CI/CD infrastructure and testing improvements#18
CI/CD infrastructure and testing improvements#18bernalde wants to merge 4 commits intoLyoHUB:mainfrom
Conversation
CI/CD Workflows: - Update GitHub Actions workflows (tests.yml, pr-tests.yml, slow-tests.yml) with conda environment setup, caching, and parallel test execution Build/Config: - Add pytest.ini with markers, parallel execution, and strict mode - Add requirements.txt and requirements-dev.txt - Add run_local_ci.sh for local CI reproduction - Update .gitignore for coverage artifacts and test data Test Infrastructure: - Update conftest.py with shared fixtures - Add 8 new test modules: test_calculators, test_calc_unknownRp_coverage, test_coverage_gaps, test_opt_Pch_Tsh_coverage, test_opt_Pch_coverage, test_optimizer, test_regression, test_web_interface - Fix existing tests: test_calc_knownRp, test_freezing, test_functions, test_main, test_opt_Pch, test_opt_Pch_Tsh, test_opt_Tsh Source Bugfixes: - Fix mTorr conversion in calc_knownRp.py - Fix fill_output indexing in functions.py - Fix hasattr check in opt_Tsh.py - Clean up comments in constant.py, opt_Pch_Tsh.py Test Data: - Add reference_optimizer.csv for regression testing
bernalde
left a comment
There was a problem hiding this comment.
Comprehensive PR Review: CI/CD infrastructure and testing improvements
I tested the full suite locally (212 passed, 1 failed, 3 skipped) on Python 3.13.5 with NumPy 2.2. The one failure (test_opt_pch_reference) is a floating-point tolerance issue addressed in the inline comments below.
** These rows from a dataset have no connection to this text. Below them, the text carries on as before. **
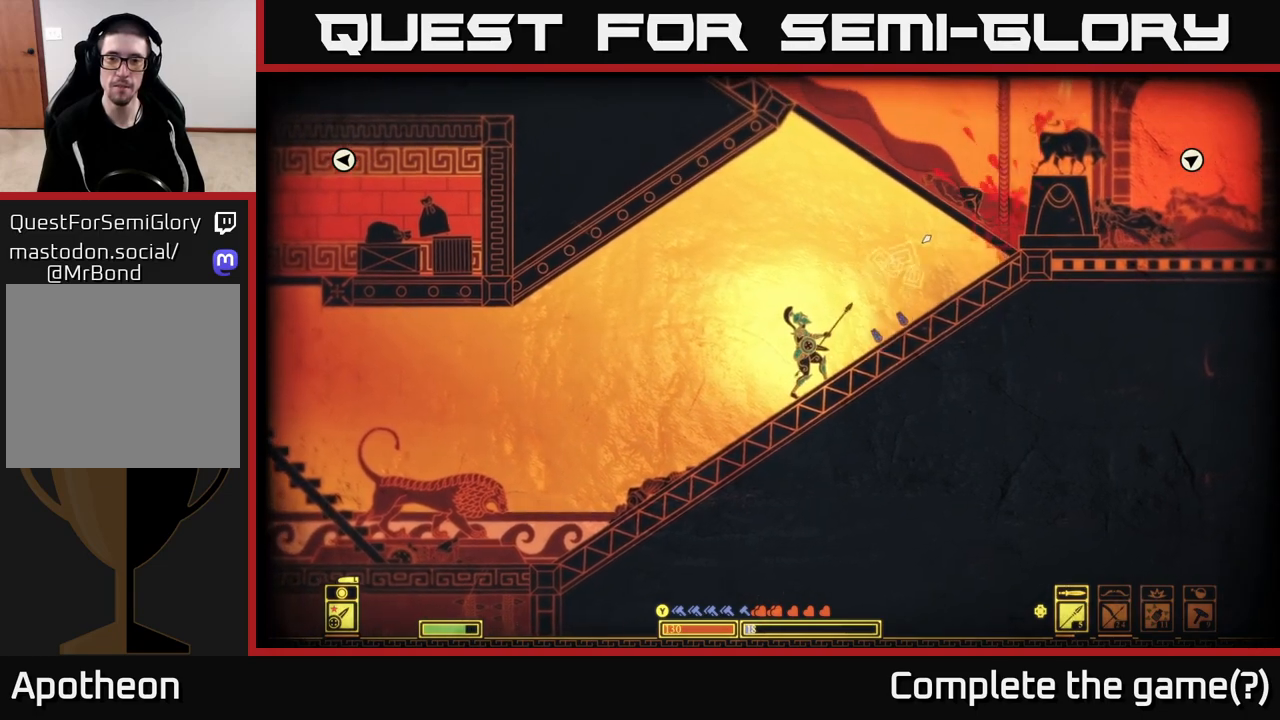
{"buttons": [], "left_stick": "left", "right_stick": "center", "events": [[17, "left_stick", "right"], [350, "left_stick", "left"]]}
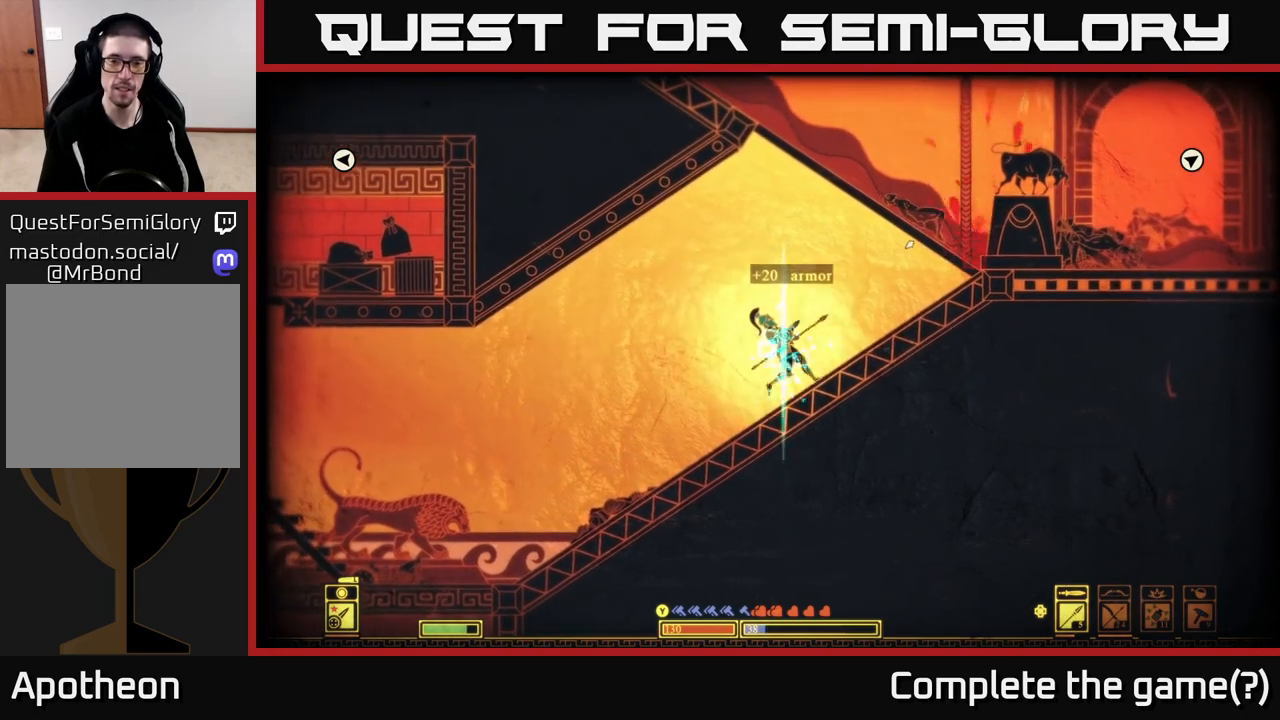
{"buttons": [], "left_stick": "left", "right_stick": "left", "events": [[283, "right_stick", "left"]]}
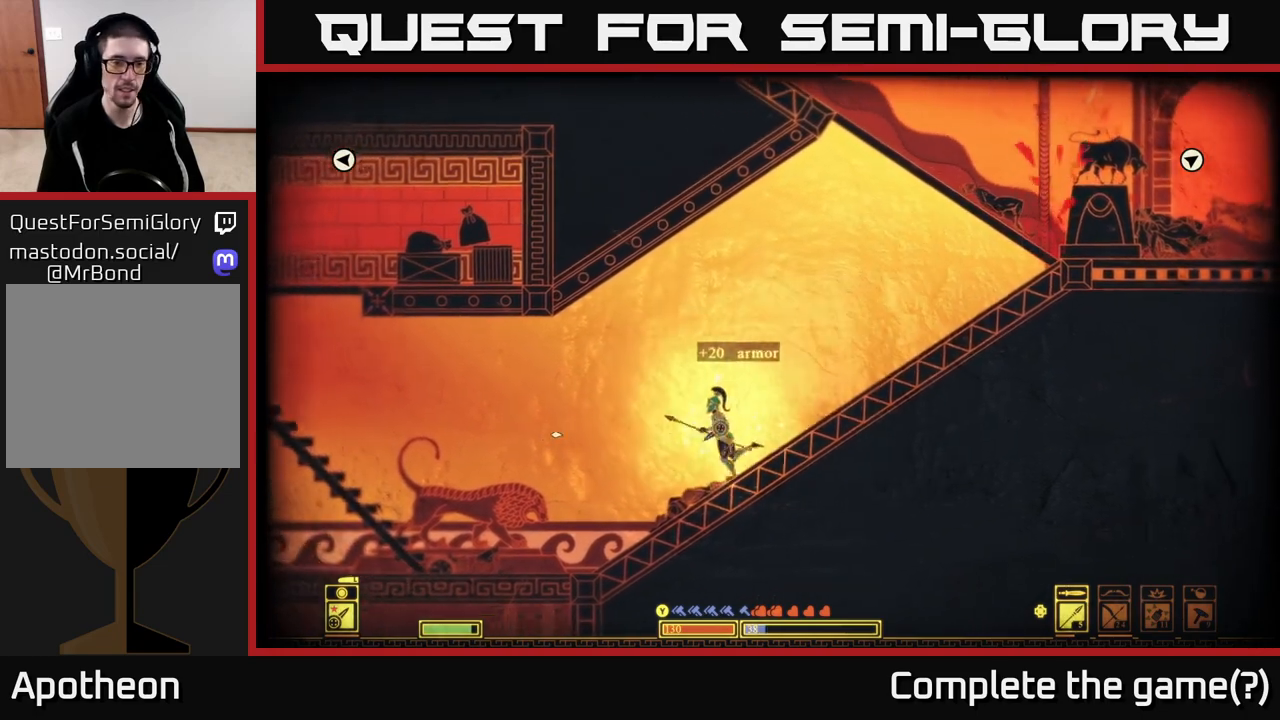
{"buttons": [], "left_stick": "left", "right_stick": "center", "events": [[467, "right_stick", "center"]]}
Overall this is a strong contribution that adds significant test infrastructure. The issues below range from bugs to minor style suggestions.
Summary of findings
Dependencies (2)
pytest-mockis missing fromrequirements-dev.txt-- multiple tests use themockerfixture and will fail on a clean installnp.trapezoidrequires NumPy >= 2.0, butrequirements.txtallowsnumpy>=1.24.0
Bugs in tests (3)
3. Several assertions compare column 6 (percent dried, 0-100 scale) against 0.95/0.99 instead of 95.0/99.0, making them trivially true (test_optimizer.py:268, test_opt_Pch_Tsh_coverage.py:487,508)
4. test_opt_pch_reference tolerance of 1e-6 hr is too tight for optimizer comparison -- fails on current code
5. test_higher_pressure_dries_faster in test_calculators.py computes time_low/time_high but never compares them
Bugs in scripts (1)
6. run_local_ci.sh: set -e makes the failure branch (lines 61-69) unreachable dead code
CI/CD improvements (4)
7. Redundant triple pip install in all CI workflows -- should be a single pip install -e ".[dev]"
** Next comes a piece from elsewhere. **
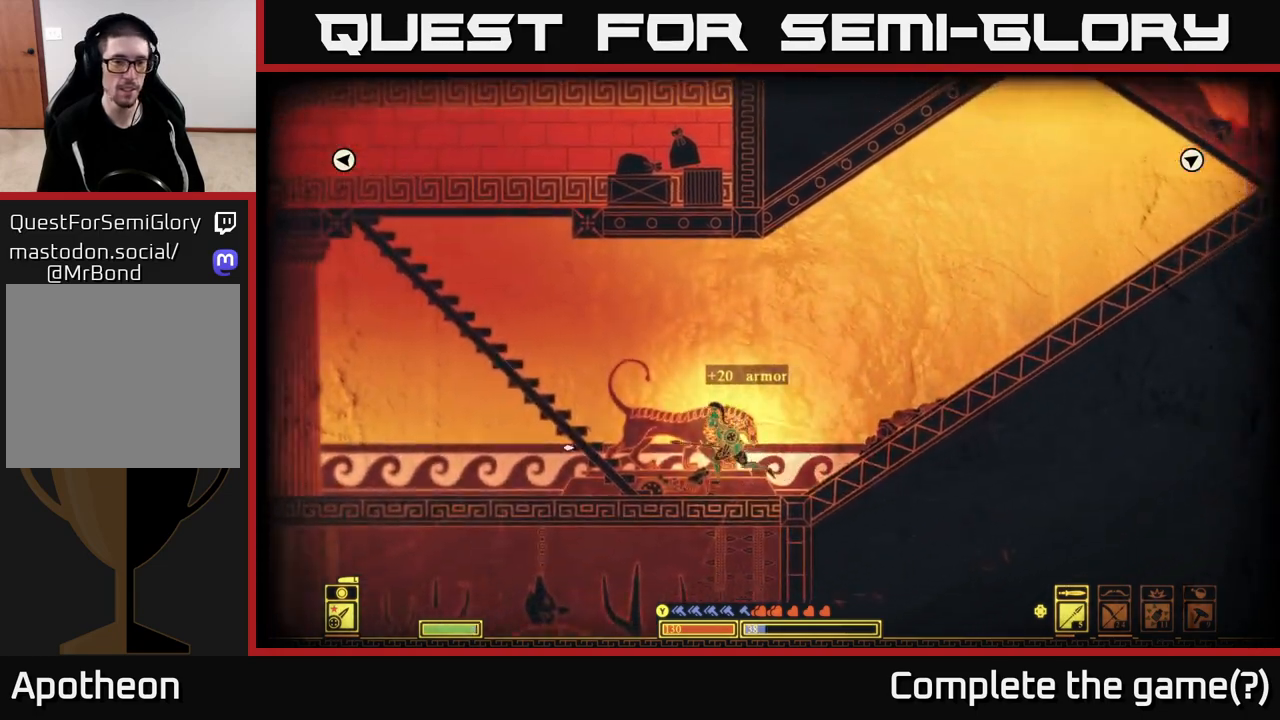
{"buttons": [], "left_stick": "left", "right_stick": "center", "events": [[267, "A", "down"], [500, "A", "up"]]}
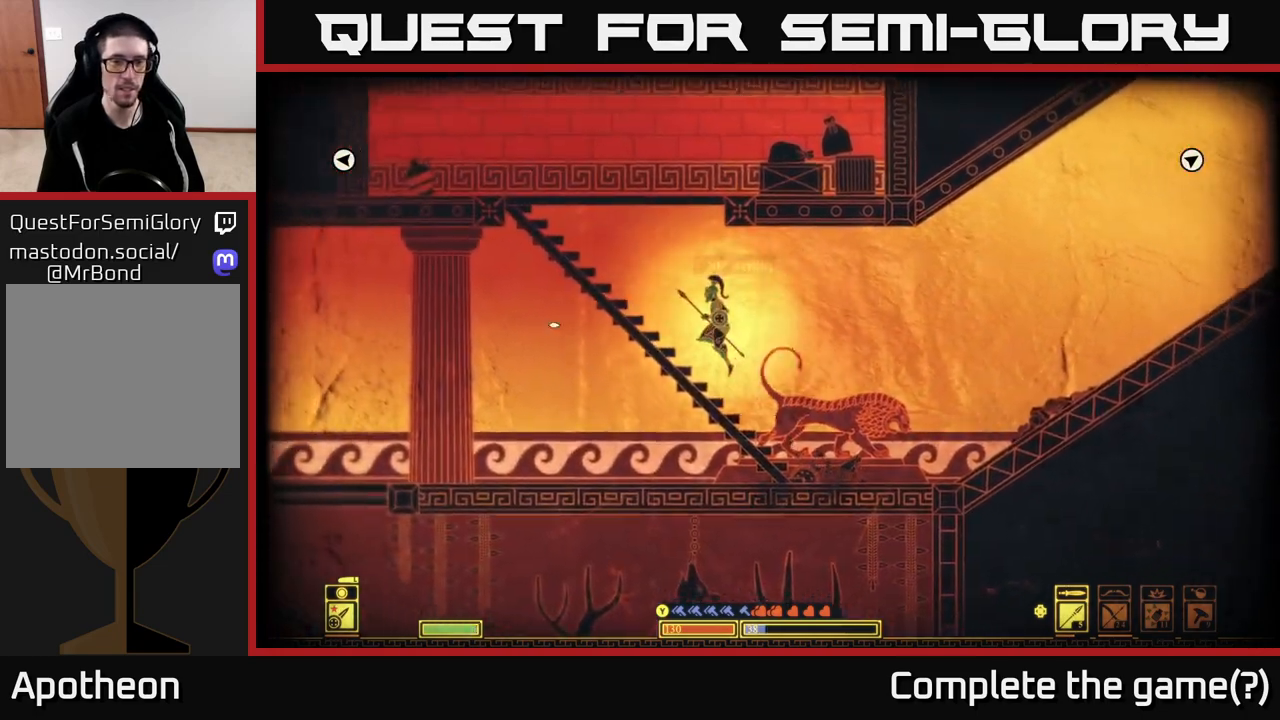
{"buttons": ["A"], "left_stick": "left", "right_stick": "center", "events": [[100, "A", "down"], [300, "A", "up"], [367, "A", "down"]]}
8. Notebook tests excluded from PR CI but included in main-branch CI (tests.yml) -- a regression gap
9. Stale "PR #8" comment in pyomo test sections
10. run_local_ci.sh uses grep -oP (GNU-only; fails on macOS)
Code quality (5)
11. calc_knownRp.py should use constant.Torr_to_mTorr instead of hardcoded 1000.0
12. Duplicate Ineq_Constraints tests in both test_functions.py and test_coverage_gaps.py
13. Several copy-pasted docstrings that don't match the actual test (noted by @parkyr in prior review as well)
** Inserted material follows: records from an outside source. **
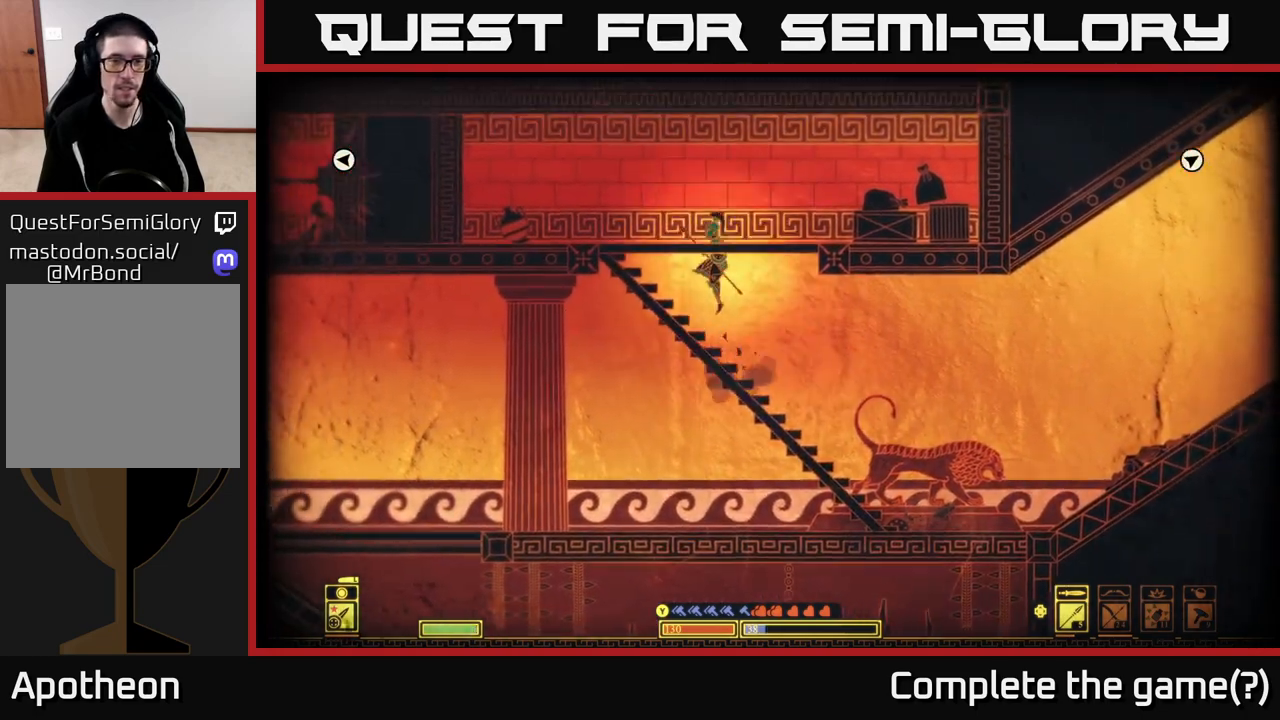
{"buttons": [], "left_stick": "right", "right_stick": "center", "events": [[67, "A", "up"], [317, "left_stick", "center"], [400, "left_stick", "right"]]}
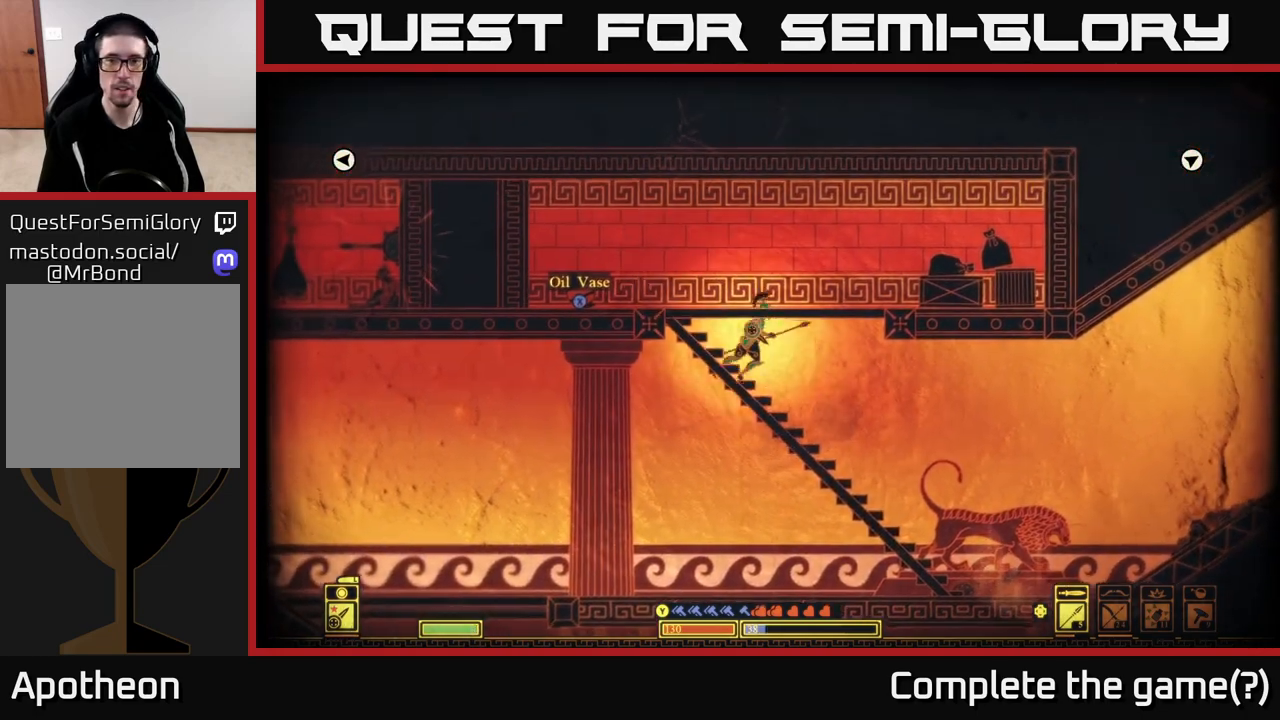
{"buttons": [], "left_stick": "center", "right_stick": "right", "events": [[33, "A", "down"], [183, "A", "up"], [383, "R2", "down"], [400, "right_stick", "right"], [433, "left_stick", "center"], [500, "R2", "up"]]}
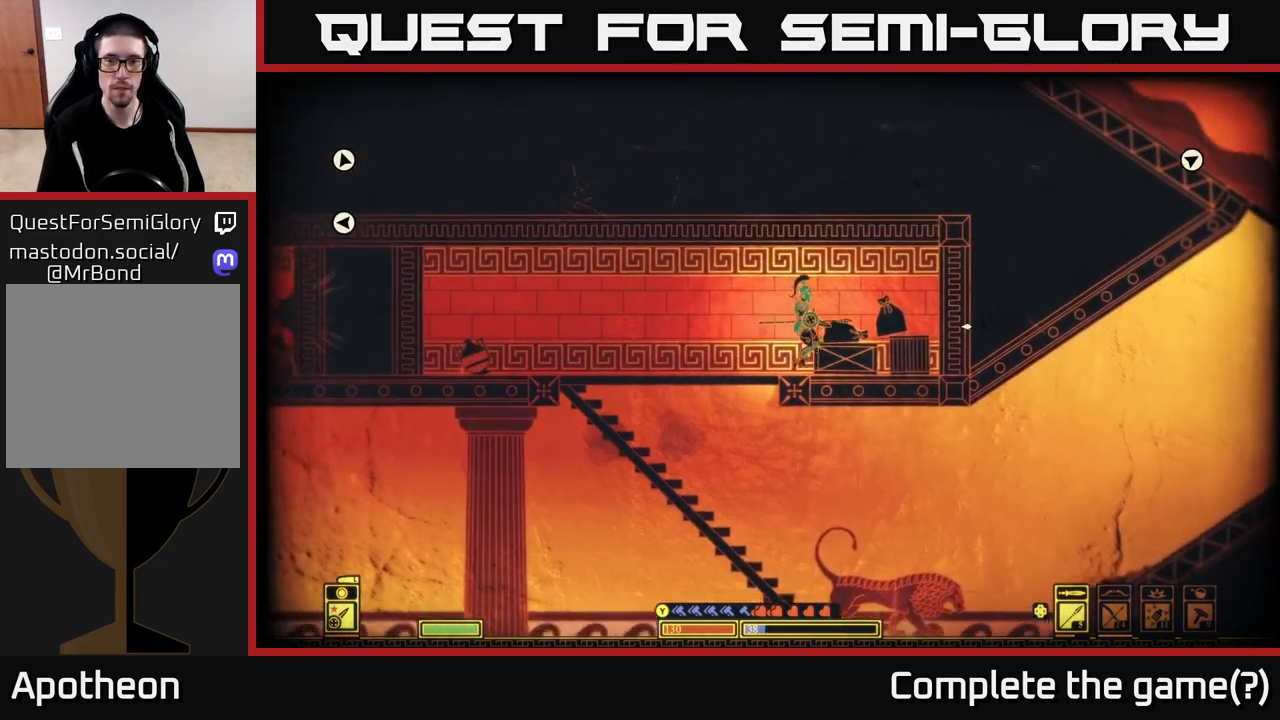
{"buttons": [], "left_stick": "right", "right_stick": "right", "events": [[67, "left_stick", "left"], [150, "left_stick", "center"], [333, "left_stick", "right"]]}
14. Relative paths for test data files (fragile when running from non-root directories; conftest.py already provides a reference_data_path fixture)
15. pytest.ini minversion = 3.8 is too low -- should match pytest>=7.4.0 from requirements-dev.txt
16. Leftover debug print statement in test_functions.py line 502 -- should be removed
See inline comments for details.
bernalde
left a comment
There was a problem hiding this comment.
Review Summary
I ran the full test suite (excluding notebook and pyomo markers) in the lyopronto conda environment with Python 3.13: 213 passed, 3 skipped, 0 failures — consistent with the PR description. However, several test assertions are vacuously true and would not catch real regressions (details in inline comments).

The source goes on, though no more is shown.